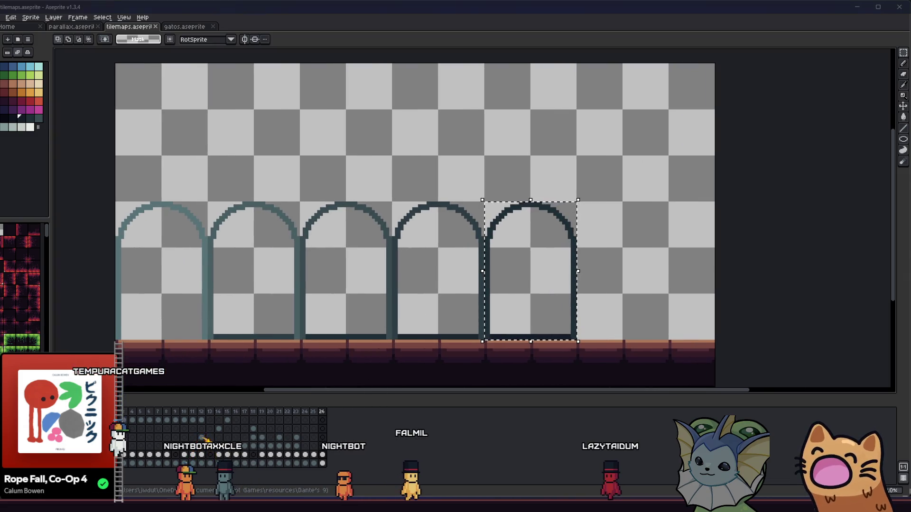
key("alt+Tab")
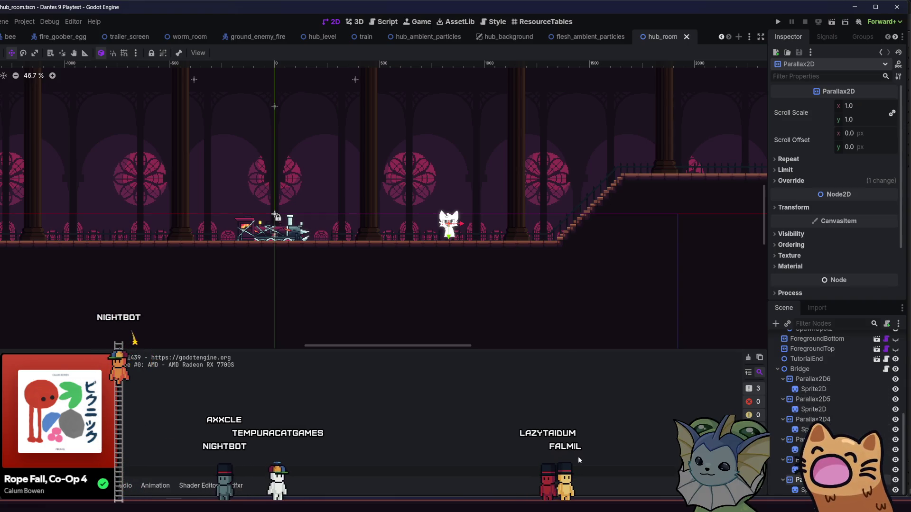
key("alt+Tab")
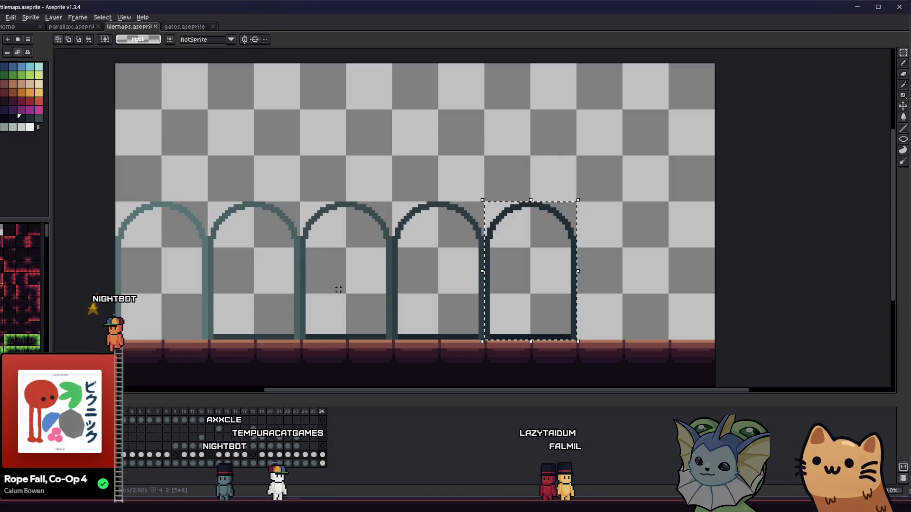
left_click_drag(529, 284, 619, 294)
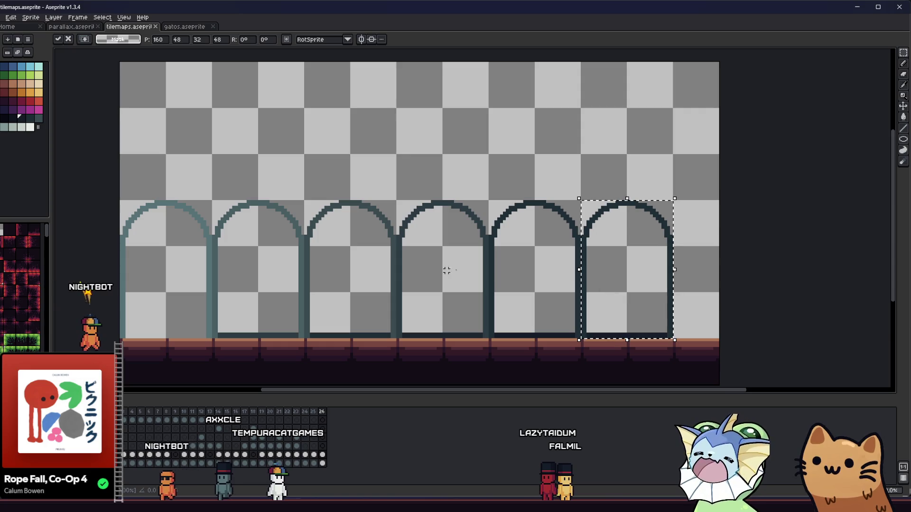
left_click(429, 266)
scroll(446, 265, "up", 2)
key("i")
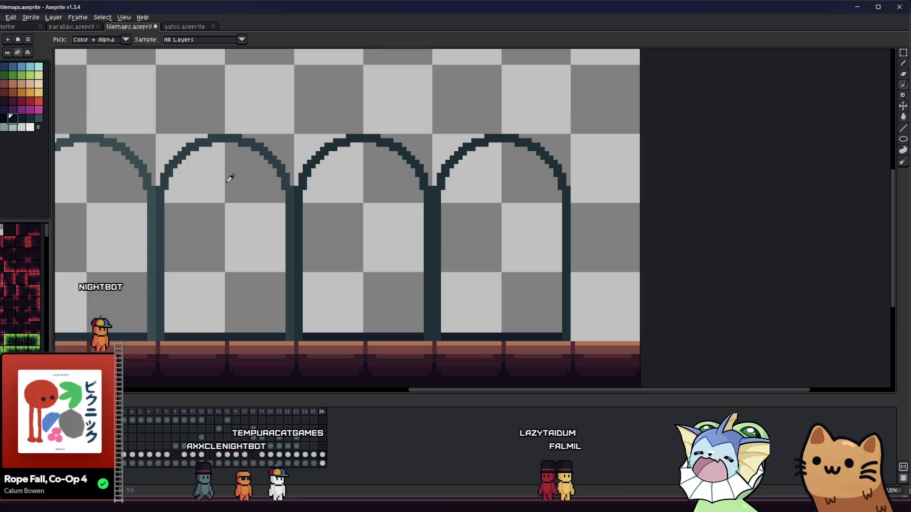
Fill the new sixth arch's outline with the darkest teal so it ends the gradient near-black.
scroll(265, 187, "left", 2)
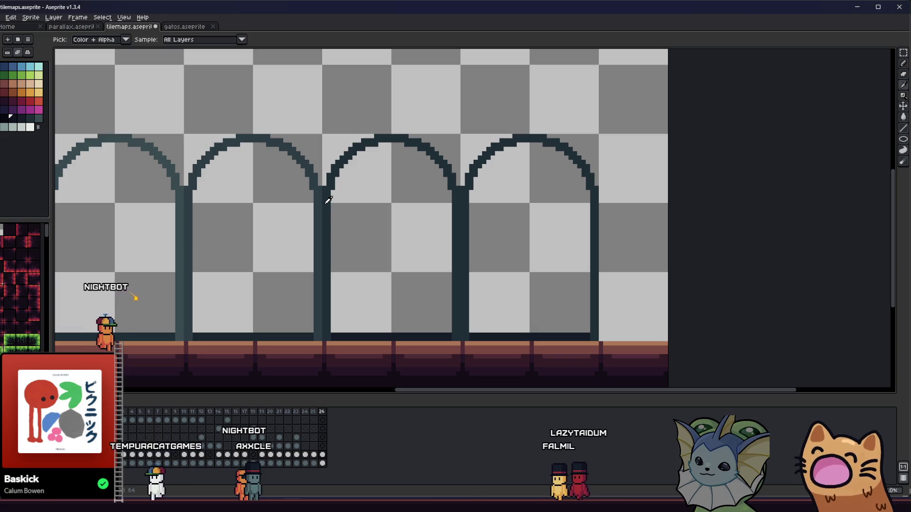
key("b")
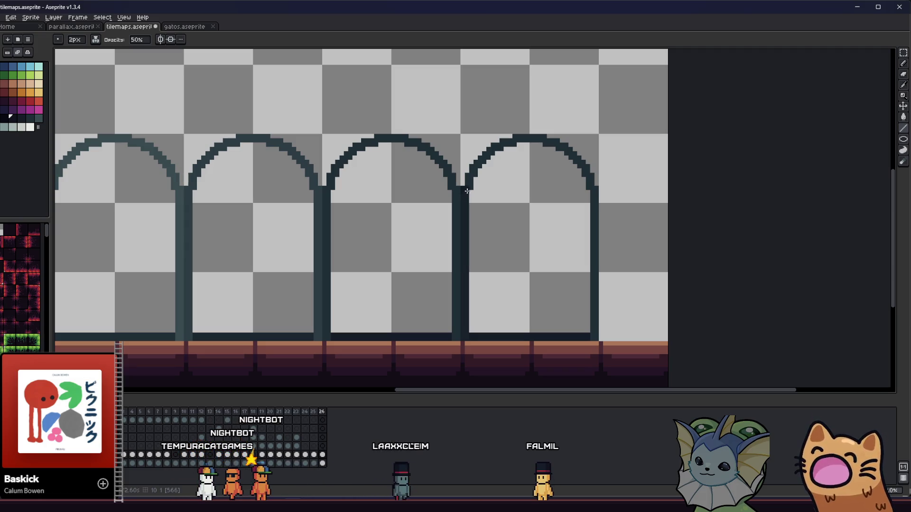
left_click(470, 178)
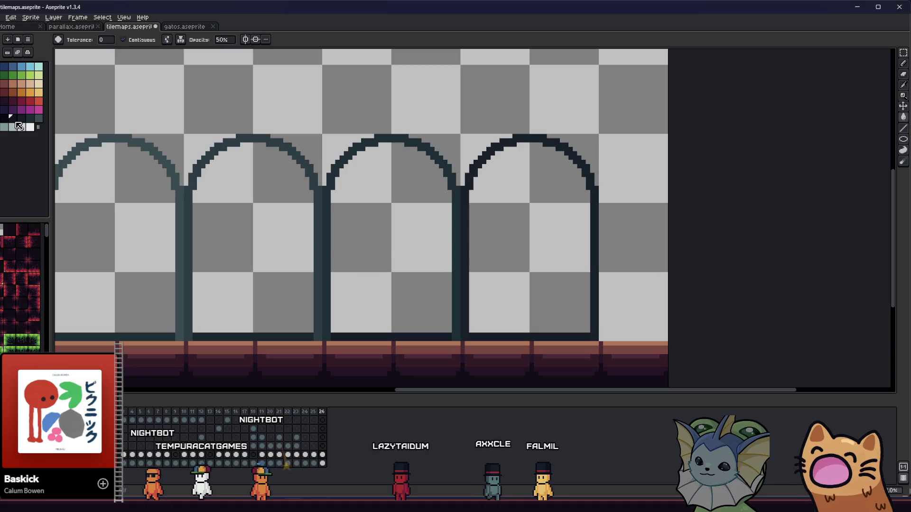
scroll(411, 320, "down", 5)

********************

▸ **EXERCISE**: With the images removed, give back every entry exactly as shown.

▸ **TASK RESULT**:
key("alt+Tab")
key("alt+Tab")
left_click_drag(529, 284, 619, 294)
left_click(429, 266)
scroll(446, 265, "up", 2)
key("i")
Fill the new sixth arch's outline with the darkest teal so it ends the gradient near-black.
scroll(265, 187, "left", 2)
key("b")
left_click(470, 178)
scroll(411, 320, "down", 5)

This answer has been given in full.